2019-08-16 Thread Pedro Larroy
Hi Aaron.

As Marco explained, if you are in master the cache usually works, there's
two issues that I have observed:

1 - Docker doesn't automatically pull the base image (ex. ubuntu:16.04) so
if your cached base which is used in the FROM statement becomes outdated
your caching won't work. (Using docker pull ubuntu:16.04) or the base
images from the container helps with this.

2 - There's another situation where the above doesn't help which seems to
be an unidentified issue with the docker cache:
https://github.com/docker/docker.github.io/issues/8886

We can get a short term workaround for #1 by explicitly pulling bases from
the script, but I think docker should do it when using --cache-from so
maybe contributing a patch to docker would the best approach.

Pedro

On Thu, Aug 15, 2019 at 7:06 PM Aaron Markham 
wrote:

> When you create a new Dockerfile and use that on CI, it doesn't seem
> to cache some of the steps... like this:
>
> Step 13/15 : RUN /work/ubuntu_docs.sh
>  ---> Running in a1e522f3283b
>  [91m+ echo 'Installing dependencies...'
> + apt-get update
>  [0mInstalling dependencies.
>
> Or this
>
> Step 4/13 : RUN /work/ubuntu_core.sh
>  ---> Running in e7882d7aa750
>  [91m+ apt-get update
>
> I get if I was changing those scripts, but then I'd think it should
> cache after running it once... but, no.
>
>
> On Thu, Aug 15, 2019 at 3:51 PM Marco de Abreu 
> wrote:
> >
> > Do I understand it correctly that you are saying that the Docker cache
> > doesn't work properly and regularly reinstalls dependencies? Or do you
> mean
> > that you only have cache misses when you modify the dependencies - which
> > would be expected?
> >
> > -Marco
> >
> > On Fri, Aug 16, 2019 at 12:48 AM Aaron Markham <
> aaron.s.mark...@gmail.com>
> > wrote:
> >
> > > Many of the CI pipelines follow this pattern:
> > > Load ubuntu 16.04, install deps, build mxnet, then run some tests. Why
> > > repeat steps 1-3 over and over?
> > >
> > > Now, some tests use a stashed binary and docker cache. And I see this
> work
> > > locally, but for the most part, on CI, you're gonna sit through a
> > > dependency install.
> > >
> > > I noticed that almost all jobs use an ubuntu setup that is fully
> loaded.
> > > Without cache, it can take 10 or more minutes to build.  So I made a
> lite
> > > version. Takes only a few minutes instead.

- [EXERCISE A] Using the Docker cache thread, decide whether each statement agrees with it, answering yes or no and quoting the words that settle it: (i) Pedro says Docker automatically pulls the base image; (ii) Aaron says that without cache the build can take 10 or more minutes; (iii) Pedro proposes a short-term workaround of explicitly pulling bases from the script.

Dataset entries
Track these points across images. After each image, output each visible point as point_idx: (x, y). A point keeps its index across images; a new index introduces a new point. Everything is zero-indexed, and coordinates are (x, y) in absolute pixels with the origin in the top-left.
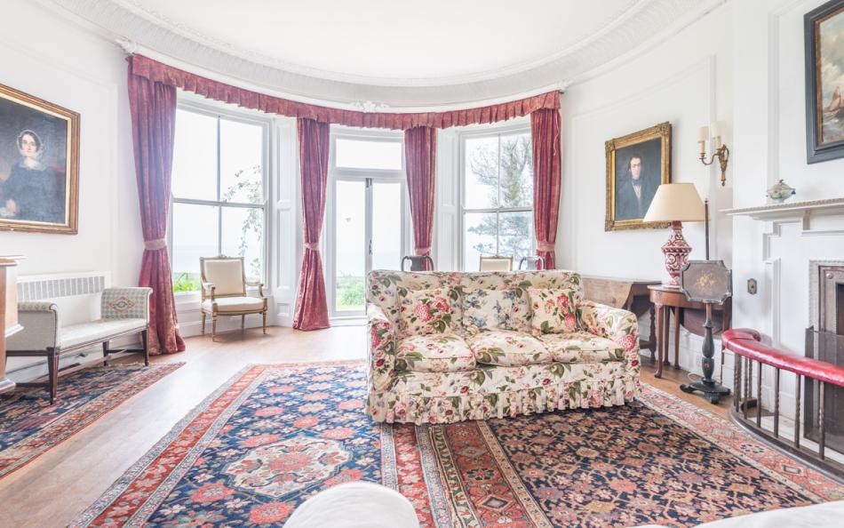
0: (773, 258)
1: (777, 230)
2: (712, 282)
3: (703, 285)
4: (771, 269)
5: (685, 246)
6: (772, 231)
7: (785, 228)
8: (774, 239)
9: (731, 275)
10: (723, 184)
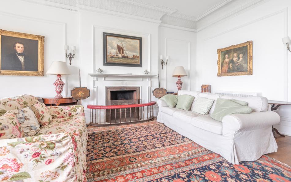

- [EXERCISE B] Rewrite the lines of the dataset entries as a JSON list of strings, one string for each line, omitting blank lines and leaving out the pictures.

- [WRITTEN REPLY A]
(i) No: "Docker doesn't automatically pull the base image (ex. ubuntu:16.04)"
(ii) Yes: "Without cache, it can take 10 or more minutes to build."
(iii) Yes: "We can get a short term workaround for #1 by explicitly pulling bases from the script"

- [WRITTEN REPLY B]
[
  "Track these points across images. After each image, output each visible point as point_idx: (x, y). A point keeps its index across images; a new index introduces a new point. Everything is zero-indexed, and coordinates are (x, y) in absolute pixels with the origin in the top-left.",
  "0: (773, 258)",
  "1: (777, 230)",
  "2: (712, 282)",
  "3: (703, 285)",
  "4: (771, 269)",
  "5: (685, 246)",
  "6: (772, 231)",
  "7: (785, 228)",
  "8: (774, 239)",
  "9: (731, 275)",
  "10: (723, 184)"
]